- [What you are asked to do]:
Read through the entries below and copy each line where "format" turns up.

Design files in plain text
········

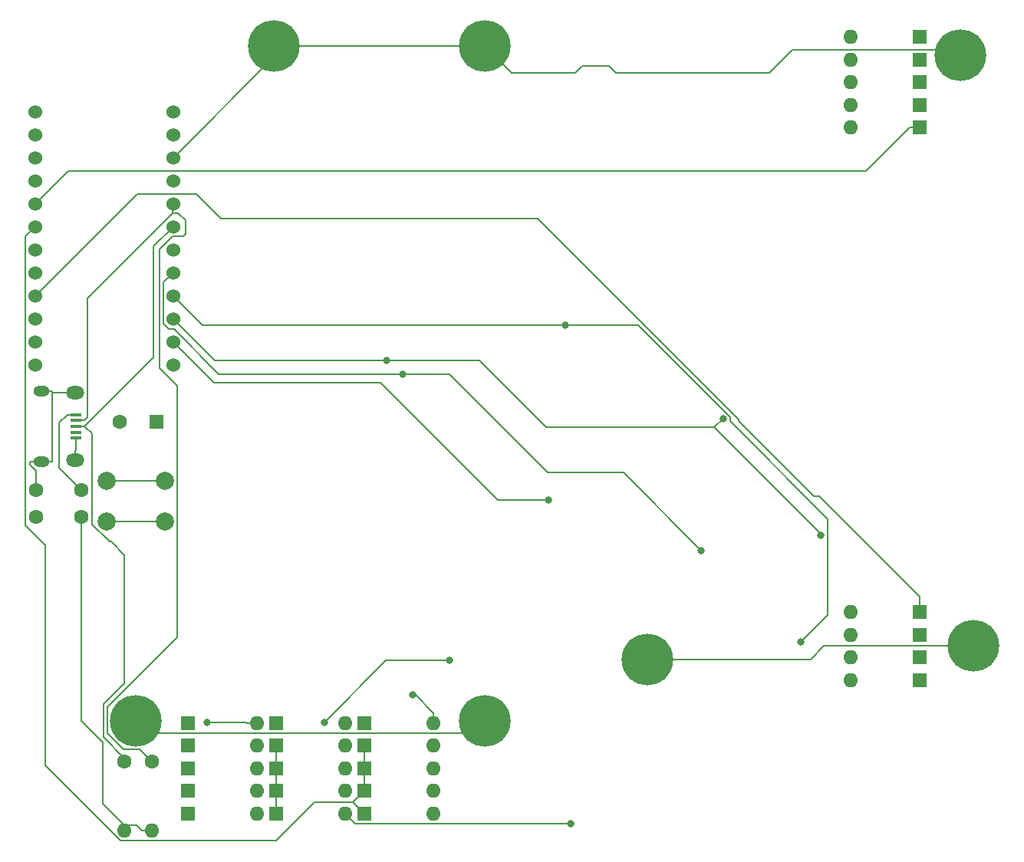
<source format=gtl>
%TF.GenerationSoftware,KiCad,Pcbnew,(5.99.0-12766-g4a3658027e)*%
%TF.CreationDate,2021-12-04T14:11:47+09:00*%
%TF.ProjectId,right,72696768-742e-46b6-9963-61645f706362,rev?*%
%TF.SameCoordinates,Original*%
%TF.FileFunction,Copper,L1,Top*%
%TF.FilePolarity,Positive*%
%FSLAX46Y46*%
G04 Gerber Fmt 4.6, Leading zero omitted, Abs format (unit mm)*
G04 Created by KiCad (PCBNEW (5.99.0-12766-g4a3658027e)) date 2021-12-04 14:11:47*
%MOMM*%
%LPD*%
G01*
G04 APERTURE LIST*
%TA.AperFunction,ComponentPad*%
%ADD10R,1.600000X1.600000*%
%TD*%
%TA.AperFunction,ComponentPad*%
%ADD11O,1.600000X1.600000*%
%TD*%
%TA.AperFunction,ComponentPad*%
%ADD12C,1.600000*%
%TD*%
%TA.AperFunction,ComponentPad*%
%ADD13C,2.000000*%
%TD*%
%TA.AperFunction,ComponentPad*%
%ADD14C,1.524000*%
%TD*%
%TA.AperFunction,ComponentPad*%
%ADD15C,5.700000*%
%TD*%
%TA.AperFunction,SMDPad,CuDef*%
%ADD16R,1.300000X0.450000*%
%TD*%
%TA.AperFunction,ComponentPad*%
%ADD17O,1.800000X1.150000*%
%TD*%
%TA.AperFunction,ComponentPad*%
%ADD18O,2.000000X1.450000*%
%TD*%
%TA.AperFunction,ViaPad*%
%ADD19C,0.800000*%
%TD*%
%TA.AperFunction,Conductor*%
%ADD20C,0.200000*%
%TD*%
G04 APERTURE END LIST*
D10*
%TO.P,D24,1,K*%
%TO.N,/rrow0*%
X265750000Y-20500000D03*
D11*
%TO.P,D24,2,A*%
%TO.N,Net-(D24-Pad2)*%
X258130000Y-20500000D03*
%TD*%
D10*
%TO.P,D27,1,K*%
%TO.N,/rrow3*%
X185000000Y-96250000D03*
D11*
%TO.P,D27,2,A*%
%TO.N,Net-(D27-Pad2)*%
X192620000Y-96250000D03*
%TD*%
D10*
%TO.P,D28,1,K*%
%TO.N,/rrow4*%
X265750000Y-84000000D03*
D11*
%TO.P,D28,2,A*%
%TO.N,Net-(D28-Pad2)*%
X258130000Y-84000000D03*
%TD*%
D10*
%TO.P,D29,1,K*%
%TO.N,/rrow0*%
X265750000Y-23000000D03*
D11*
%TO.P,D29,2,A*%
%TO.N,Net-(D29-Pad2)*%
X258130000Y-23000000D03*
%TD*%
D10*
%TO.P,D30,1,K*%
%TO.N,/rrow1*%
X204500000Y-98750000D03*
D11*
%TO.P,D30,2,A*%
%TO.N,Net-(D30-Pad2)*%
X212120000Y-98750000D03*
%TD*%
D10*
%TO.P,D32,1,K*%
%TO.N,/rrow3*%
X185000000Y-98750000D03*
D11*
%TO.P,D32,2,A*%
%TO.N,Net-(D32-Pad2)*%
X192620000Y-98750000D03*
%TD*%
D10*
%TO.P,D34,1,K*%
%TO.N,/rrow0*%
X265750000Y-25500000D03*
D11*
%TO.P,D34,2,A*%
%TO.N,Net-(D34-Pad2)*%
X258130000Y-25500000D03*
%TD*%
D10*
%TO.P,D35,1,K*%
%TO.N,/rrow1*%
X204500000Y-101250000D03*
D11*
%TO.P,D35,2,A*%
%TO.N,Net-(D35-Pad2)*%
X212120000Y-101250000D03*
%TD*%
D10*
%TO.P,D38,1,K*%
%TO.N,/rrow4*%
X265750000Y-86500000D03*
D11*
%TO.P,D38,2,A*%
%TO.N,Net-(D38-Pad2)*%
X258130000Y-86500000D03*
%TD*%
D10*
%TO.P,D40,1,K*%
%TO.N,/rrow1*%
X204500000Y-103750000D03*
D11*
%TO.P,D40,2,A*%
%TO.N,Net-(D40-Pad2)*%
X212120000Y-103750000D03*
%TD*%
D10*
%TO.P,D41,1,K*%
%TO.N,/rrow2*%
X194750000Y-103750000D03*
D11*
%TO.P,D41,2,A*%
%TO.N,Net-(D41-Pad2)*%
X202370000Y-103750000D03*
%TD*%
D10*
%TO.P,D42,1,K*%
%TO.N,/rrow3*%
X185000000Y-103750000D03*
D11*
%TO.P,D42,2,A*%
%TO.N,Net-(D42-Pad2)*%
X192620000Y-103750000D03*
%TD*%
D10*
%TO.P,D43,1,K*%
%TO.N,/rrow0*%
X265750000Y-30500000D03*
D11*
%TO.P,D43,2,A*%
%TO.N,Net-(D43-Pad2)*%
X258130000Y-30500000D03*
%TD*%
D10*
%TO.P,D44,1,K*%
%TO.N,/rrow1*%
X204500000Y-106250000D03*
D11*
%TO.P,D44,2,A*%
%TO.N,Net-(D44-Pad2)*%
X212120000Y-106250000D03*
%TD*%
D10*
%TO.P,D45,1,K*%
%TO.N,/rrow2*%
X194750000Y-106250000D03*
D11*
%TO.P,D45,2,A*%
%TO.N,Net-(D45-Pad2)*%
X202370000Y-106250000D03*
%TD*%
D12*
%TO.P,R3,1*%
%TO.N,/rSCL*%
X178000000Y-100500000D03*
D11*
%TO.P,R3,2*%
%TO.N,+5V*%
X178000000Y-108120000D03*
%TD*%
D13*
%TO.P,SW48,1,1*%
%TO.N,/rRST*%
X176000000Y-74000000D03*
X182500000Y-74000000D03*
%TO.P,SW48,2,2*%
%TO.N,GND*%
X176000000Y-69500000D03*
X182500000Y-69500000D03*
%TD*%
D14*
%TO.P,U2,1,TX0/D3*%
%TO.N,/rLED*%
X183361400Y-28772000D03*
%TO.P,U2,2,RX1/D2*%
%TO.N,unconnected-(U2-Pad2)*%
X183361400Y-31312000D03*
%TO.P,U2,3,GND*%
%TO.N,GND*%
X183361400Y-33852000D03*
%TO.P,U2,4,GND*%
X183361400Y-36392000D03*
%TO.P,U2,5,2/D1/SDA*%
%TO.N,/rSDA*%
X183361400Y-38932000D03*
%TO.P,U2,6,3/D0/SCL*%
%TO.N,/rSCL*%
X183361400Y-41472000D03*
%TO.P,U2,7,4/D4*%
%TO.N,/rcol0*%
X183361400Y-44012000D03*
%TO.P,U2,8,5/C6*%
%TO.N,/rcol1*%
X183361400Y-46552000D03*
%TO.P,U2,9,6/D7*%
%TO.N,/rcol2*%
X183361400Y-49092000D03*
%TO.P,U2,10,7/E6*%
%TO.N,/rcol3*%
X183361400Y-51632000D03*
%TO.P,U2,11,8/B4*%
%TO.N,/rcol4*%
X183361400Y-54172000D03*
%TO.P,U2,12,9/B5*%
%TO.N,/rbuzzer*%
X183361400Y-56712000D03*
%TO.P,U2,13,B6/10*%
%TO.N,unconnected-(U2-Pad13)*%
X168141400Y-56712000D03*
%TO.P,U2,14,B2/16*%
%TO.N,unconnected-(U2-Pad14)*%
X168141400Y-54172000D03*
%TO.P,U2,15,B3/14*%
%TO.N,unconnected-(U2-Pad15)*%
X168141400Y-51632000D03*
%TO.P,U2,16,B1/15*%
%TO.N,/rrow4*%
X168141400Y-49092000D03*
%TO.P,U2,17,F7/A0*%
%TO.N,/rrow3*%
X168141400Y-46552000D03*
%TO.P,U2,18,F6/A1*%
%TO.N,/rrow2*%
X168141400Y-44012000D03*
%TO.P,U2,19,F5/A2*%
%TO.N,/rrow1*%
X168141400Y-41472000D03*
%TO.P,U2,20,F4/A3*%
%TO.N,/rrow0*%
X168141400Y-38932000D03*
%TO.P,U2,21,VCC*%
%TO.N,+5V*%
X168141400Y-36392000D03*
%TO.P,U2,22,RST*%
%TO.N,/rRST*%
X168141400Y-33852000D03*
%TO.P,U2,23,GND*%
%TO.N,GND*%
X168141400Y-31312000D03*
%TO.P,U2,24,RAW*%
%TO.N,unconnected-(U2-Pad24)*%
X168141400Y-28772000D03*
%TD*%
D10*
%TO.P,D25,1,K*%
%TO.N,/rrow1*%
X204500000Y-96250000D03*
D11*
%TO.P,D25,2,A*%
%TO.N,Net-(D25-Pad2)*%
X212120000Y-96250000D03*
%TD*%
D10*
%TO.P,D26,1,K*%
%TO.N,/rrow2*%
X194750000Y-96250000D03*
D11*
%TO.P,D26,2,A*%
%TO.N,Net-(D26-Pad2)*%
X202370000Y-96250000D03*
%TD*%
D10*
%TO.P,D31,1,K*%
%TO.N,/rrow2*%
X194750000Y-98750000D03*
D11*
%TO.P,D31,2,A*%
%TO.N,Net-(D31-Pad2)*%
X202370000Y-98750000D03*
%TD*%
D10*
%TO.P,D33,1,K*%
%TO.N,/rrow4*%
X265750000Y-89000000D03*
D11*
%TO.P,D33,2,A*%
%TO.N,Net-(D33-Pad2)*%
X258130000Y-89000000D03*
%TD*%
D10*
%TO.P,D36,1,K*%
%TO.N,/rrow2*%
X194750000Y-101250000D03*
D11*
%TO.P,D36,2,A*%
%TO.N,Net-(D36-Pad2)*%
X202370000Y-101250000D03*
%TD*%
D10*
%TO.P,D37,1,K*%
%TO.N,/rrow3*%
X185000000Y-101250000D03*
D11*
%TO.P,D37,2,A*%
%TO.N,Net-(D37-Pad2)*%
X192620000Y-101250000D03*
%TD*%
D10*
%TO.P,D39,1,K*%
%TO.N,/rrow0*%
X265750000Y-28000000D03*
D11*
%TO.P,D39,2,A*%
%TO.N,Net-(D39-Pad2)*%
X258130000Y-28000000D03*
%TD*%
D10*
%TO.P,D46,1,K*%
%TO.N,/rrow3*%
X185000000Y-106250000D03*
D11*
%TO.P,D46,2,A*%
%TO.N,Net-(D46-Pad2)*%
X192620000Y-106250000D03*
%TD*%
D12*
%TO.P,R4,1*%
%TO.N,/rSDA*%
X181000000Y-100500000D03*
D11*
%TO.P,R4,2*%
%TO.N,+5V*%
X181000000Y-108120000D03*
%TD*%
D15*
%TO.P,H15,1,1*%
%TO.N,GND*%
X270250000Y-22500000D03*
%TD*%
D10*
%TO.P,D48,1,K*%
%TO.N,/rrow4*%
X265750000Y-91500000D03*
D11*
%TO.P,D48,2,A*%
%TO.N,Net-(D48-Pad2)*%
X258130000Y-91500000D03*
%TD*%
D15*
%TO.P,H10,1,1*%
%TO.N,GND*%
X271750000Y-87750000D03*
%TD*%
%TO.P,H11,1,1*%
%TO.N,GND*%
X179250000Y-96000000D03*
%TD*%
%TO.P,H14,1,1*%
%TO.N,GND*%
X217750000Y-96000000D03*
%TD*%
D16*
%TO.P,J2,1,VBUS*%
%TO.N,+5V*%
X172650000Y-62200000D03*
%TO.P,J2,2,D-*%
%TO.N,/rSDA*%
X172650000Y-62850000D03*
%TO.P,J2,3,D+*%
%TO.N,/rSCL*%
X172650000Y-63500000D03*
%TO.P,J2,4,ID*%
%TO.N,unconnected-(J2-Pad4)*%
X172650000Y-64150000D03*
%TO.P,J2,5,GND*%
%TO.N,GND*%
X172650000Y-64800000D03*
D17*
%TO.P,J2,6,Shield*%
X168800000Y-59625000D03*
D18*
X172600000Y-59775000D03*
D17*
X168800000Y-67375000D03*
D18*
X172600000Y-67225000D03*
%TD*%
D15*
%TO.P,H13,1,1*%
%TO.N,GND*%
X235750000Y-89250000D03*
%TD*%
D10*
%TO.P,BZ2,1,-*%
%TO.N,/rbuzzer*%
X181500000Y-63000000D03*
D12*
%TO.P,BZ2,2,+*%
%TO.N,GND*%
X177500000Y-63000000D03*
%TD*%
D15*
%TO.P,H9,1,1*%
%TO.N,GND*%
X217750000Y-21500000D03*
%TD*%
%TO.P,H12,1,1*%
%TO.N,GND*%
X194500000Y-21500000D03*
%TD*%
D12*
%TO.P,C4,1*%
%TO.N,+5V*%
X173250000Y-70500000D03*
%TO.P,C4,2*%
%TO.N,GND*%
X168250000Y-70500000D03*
%TD*%
%TO.P,C3,1*%
%TO.N,+5V*%
X173250000Y-73500000D03*
%TO.P,C3,2*%
%TO.N,GND*%
X168250000Y-73500000D03*
%TD*%
D19*
%TO.N,Net-(D25-Pad2)*%
X209788900Y-93169000D03*
%TO.N,Net-(D27-Pad2)*%
X187158300Y-96206300D03*
%TO.N,Net-(D42-Pad2)*%
X213859300Y-89359500D03*
X200081300Y-96170300D03*
%TO.N,Net-(D45-Pad2)*%
X227302700Y-107350400D03*
%TO.N,/rcol1*%
X241670400Y-77195500D03*
X208700000Y-57735100D03*
%TO.N,/rcol2*%
X252618800Y-87331200D03*
X226675100Y-52347400D03*
%TO.N,/rcol3*%
X206908500Y-56234000D03*
X244075400Y-62664500D03*
X254893200Y-75560900D03*
%TO.N,/rcol4*%
X224776600Y-71636800D03*
%TD*%
D20*
%TO.N,GND*%
X167599700Y-67737600D02*
X167599700Y-67375000D01*
X231500000Y-23750000D02*
X232250000Y-24500000D01*
X253722200Y-89250000D02*
X255222200Y-87750000D01*
X220750000Y-24500000D02*
X227750000Y-24500000D01*
X170000300Y-59775000D02*
X171299700Y-59775000D01*
X251768700Y-21899600D02*
X269649600Y-21899600D01*
X227750000Y-24500000D02*
X228500000Y-23750000D01*
X172600000Y-67225000D02*
X172600000Y-66199700D01*
X170000300Y-59775000D02*
X170000300Y-67375000D01*
X217750000Y-21500000D02*
X220750000Y-24500000D01*
X194500000Y-22713400D02*
X194500000Y-21500000D01*
X172600000Y-59775000D02*
X171299700Y-59775000D01*
X168800000Y-67375000D02*
X170000300Y-67375000D01*
X168249900Y-68387800D02*
X167599700Y-67737600D01*
X168800000Y-67375000D02*
X167599700Y-67375000D01*
X232250000Y-24500000D02*
X249168300Y-24500000D01*
X168250000Y-68387800D02*
X168249900Y-68387800D01*
X172600000Y-66199700D02*
X172650000Y-66149700D01*
X168800000Y-59625000D02*
X170000300Y-59625000D01*
X168250000Y-70500000D02*
X168250000Y-68387800D01*
X194500000Y-21500000D02*
X217750000Y-21500000D01*
X228500000Y-23750000D02*
X231500000Y-23750000D01*
X180642500Y-97392500D02*
X216357500Y-97392500D01*
X172650000Y-66149700D02*
X172650000Y-64800000D01*
X179250000Y-96000000D02*
X180642500Y-97392500D01*
X183361400Y-33852000D02*
X194500000Y-22713400D01*
X216357500Y-97392500D02*
X217750000Y-96000000D01*
X249168300Y-24500000D02*
X251768700Y-21899600D01*
X170000300Y-59625000D02*
X170000300Y-59775000D01*
X255222200Y-87750000D02*
X271750000Y-87750000D01*
X182500000Y-69500000D02*
X176000000Y-69500000D01*
X235750000Y-89250000D02*
X253722200Y-89250000D01*
X269649600Y-21899600D02*
X270250000Y-22500000D01*
%TO.N,+5V*%
X173250000Y-96032900D02*
X175588600Y-98371500D01*
X170828700Y-63071000D02*
X171699700Y-62200000D01*
X179349500Y-107569800D02*
X179899700Y-108120000D01*
X173250000Y-70500000D02*
X170828700Y-68078700D01*
X173250000Y-73500000D02*
X173250000Y-96032900D01*
X178000000Y-108120000D02*
X178000000Y-107569800D01*
X175588600Y-105158400D02*
X178000000Y-107569800D01*
X172650000Y-62200000D02*
X171699700Y-62200000D01*
X178000000Y-107569800D02*
X179349500Y-107569800D01*
X170828700Y-68078700D02*
X170828700Y-63071000D01*
X175588600Y-98371500D02*
X175588600Y-105158400D01*
X181000000Y-108120000D02*
X179899700Y-108120000D01*
%TO.N,/rrow1*%
X203250000Y-105000000D02*
X204500000Y-106250000D01*
X204500000Y-98750000D02*
X204500000Y-101250000D01*
X204500000Y-103750000D02*
X204500000Y-101250000D01*
X194782400Y-109231500D02*
X177547500Y-109231500D01*
X169249600Y-76601700D02*
X167060400Y-74412500D01*
X203250000Y-105000000D02*
X199013900Y-105000000D01*
X167060400Y-74412500D02*
X167060400Y-42553000D01*
X169249600Y-100933600D02*
X169249600Y-76601700D01*
X167060400Y-42553000D02*
X168141400Y-41472000D01*
X199013900Y-105000000D02*
X194782400Y-109231500D01*
X204500000Y-103750000D02*
X203250000Y-105000000D01*
X177547500Y-109231500D02*
X169249600Y-100933600D01*
%TO.N,Net-(D25-Pad2)*%
X212120000Y-96250000D02*
X212120000Y-95149700D01*
X212120000Y-95149700D02*
X210139300Y-93169000D01*
X210139300Y-93169000D02*
X209788900Y-93169000D01*
%TO.N,/rrow2*%
X194750000Y-103750000D02*
X194750000Y-106250000D01*
X194750000Y-103750000D02*
X194750000Y-101250000D01*
X194750000Y-101250000D02*
X194750000Y-98750000D01*
%TO.N,Net-(D27-Pad2)*%
X191476000Y-96206300D02*
X191519700Y-96250000D01*
X192620000Y-96250000D02*
X191519700Y-96250000D01*
X187158300Y-96206300D02*
X191476000Y-96206300D01*
%TO.N,/rrow4*%
X245771300Y-62735500D02*
X223587400Y-40551600D01*
X188680300Y-40551600D02*
X185951000Y-37822300D01*
X265750000Y-82294800D02*
X254684400Y-71229200D01*
X254684400Y-71229200D02*
X254079700Y-71229200D01*
X265750000Y-84000000D02*
X265750000Y-82294800D01*
X185951000Y-37822300D02*
X179411100Y-37822300D01*
X254079700Y-71229200D02*
X245771300Y-62920800D01*
X223587400Y-40551600D02*
X188680300Y-40551600D01*
X245771300Y-62920800D02*
X245771300Y-62735500D01*
X179411100Y-37822300D02*
X168141400Y-49092000D01*
%TO.N,/rrow0*%
X264649700Y-30500000D02*
X259872100Y-35277600D01*
X171795800Y-35277600D02*
X168141400Y-38932000D01*
X265750000Y-30500000D02*
X264649700Y-30500000D01*
X259872100Y-35277600D02*
X171795800Y-35277600D01*
%TO.N,Net-(D42-Pad2)*%
X206892100Y-89359500D02*
X213859300Y-89359500D01*
X200081300Y-96170300D02*
X206892100Y-89359500D01*
%TO.N,Net-(D45-Pad2)*%
X203470400Y-107350400D02*
X202370000Y-106250000D01*
X227302700Y-107350400D02*
X203470400Y-107350400D01*
%TO.N,/rSDA*%
X173949600Y-62500700D02*
X173949600Y-49347000D01*
X184750000Y-40750000D02*
X184750000Y-42250000D01*
X183840100Y-59014100D02*
X183840100Y-86753100D01*
X183325989Y-42533511D02*
X181876300Y-43983200D01*
X177898000Y-99150400D02*
X179650400Y-99150400D01*
X183346700Y-38946700D02*
X183361400Y-38932000D01*
X176090500Y-97342900D02*
X177898000Y-99150400D01*
X184466489Y-42533511D02*
X183325989Y-42533511D01*
X172650000Y-62850000D02*
X173600300Y-62850000D01*
X183346700Y-39949900D02*
X183949900Y-39949900D01*
X181876300Y-43983200D02*
X181876300Y-57050300D01*
X179650400Y-99150400D02*
X181000000Y-100500000D01*
X181876300Y-57050300D02*
X183840100Y-59014100D01*
X184750000Y-42250000D02*
X184466489Y-42533511D01*
X176090500Y-94502700D02*
X176090500Y-97342900D01*
X173949600Y-49347000D02*
X183346700Y-39949900D01*
X173600300Y-62850000D02*
X173949600Y-62500700D01*
X183840100Y-86753100D02*
X176090500Y-94502700D01*
X183949900Y-39949900D02*
X184750000Y-40750000D01*
X183346700Y-39949900D02*
X183346700Y-38946700D01*
%TO.N,/rSCL*%
X181215400Y-55884900D02*
X181215400Y-43618000D01*
X176351500Y-76247500D02*
X176532600Y-76247500D01*
X173600300Y-63500000D02*
X174408300Y-64308000D01*
X174408300Y-74304300D02*
X176351500Y-76247500D01*
X175690200Y-97825800D02*
X178000000Y-100135600D01*
X181215400Y-43618000D02*
X183361400Y-41472000D01*
X172650000Y-63500000D02*
X173600300Y-63500000D01*
X178005800Y-77720700D02*
X178005800Y-91838600D01*
X174408300Y-64308000D02*
X174408300Y-74304300D01*
X178000000Y-100135600D02*
X178000000Y-100500000D01*
X173600300Y-63500000D02*
X181215400Y-55884900D01*
X175690200Y-94154200D02*
X175690200Y-97825800D01*
X176532600Y-76247500D02*
X178005800Y-77720700D01*
X178005800Y-91838600D02*
X175690200Y-94154200D01*
%TO.N,/rcol1*%
X182932400Y-52760300D02*
X182295200Y-52123100D01*
X183452300Y-52760300D02*
X182932400Y-52760300D01*
X233070200Y-68595300D02*
X241670400Y-77195500D01*
X208700000Y-57735100D02*
X188427100Y-57735100D01*
X182295200Y-52123100D02*
X182295200Y-47618200D01*
X188427100Y-57735100D02*
X183452300Y-52760300D01*
X208700000Y-57735100D02*
X213864000Y-57735100D01*
X213864000Y-57735100D02*
X224724200Y-68595300D01*
X182295200Y-47618200D02*
X183361400Y-46552000D01*
X224724200Y-68595300D02*
X233070200Y-68595300D01*
%TO.N,/rcol2*%
X234751100Y-52347400D02*
X244859300Y-62455600D01*
X244859300Y-62948600D02*
X255644800Y-73734100D01*
X226675100Y-52347400D02*
X234751100Y-52347400D01*
X255644800Y-84305200D02*
X252618800Y-87331200D01*
X244859300Y-62455600D02*
X244859300Y-62948600D01*
X183361400Y-49092000D02*
X186616800Y-52347400D01*
X255644800Y-73734100D02*
X255644800Y-84305200D01*
X186616800Y-52347400D02*
X226675100Y-52347400D01*
%TO.N,/rcol3*%
X254893200Y-75378300D02*
X254893200Y-75560900D01*
X243127400Y-63612500D02*
X244075400Y-62664500D01*
X206908500Y-56234000D02*
X217160200Y-56234000D01*
X243127400Y-63612500D02*
X254893200Y-75378300D01*
X224538700Y-63612500D02*
X243127400Y-63612500D01*
X217160200Y-56234000D02*
X224538700Y-63612500D01*
X206908500Y-56234000D02*
X187963400Y-56234000D01*
X187963400Y-56234000D02*
X183361400Y-51632000D01*
%TO.N,/rcol4*%
X206255000Y-58675900D02*
X219215900Y-71636800D01*
X219215900Y-71636800D02*
X224776600Y-71636800D01*
X183361400Y-54172000D02*
X187865300Y-58675900D01*
X187865300Y-58675900D02*
X206255000Y-58675900D01*
%TO.N,/rRST*%
X182500000Y-74000000D02*
X176000000Y-74000000D01*
%TD*%
M02*

</source>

········

- [Output below]:
<source format=gtl>
G04 Gerber Fmt 4.6, Leading zero omitted, Abs format (unit mm)*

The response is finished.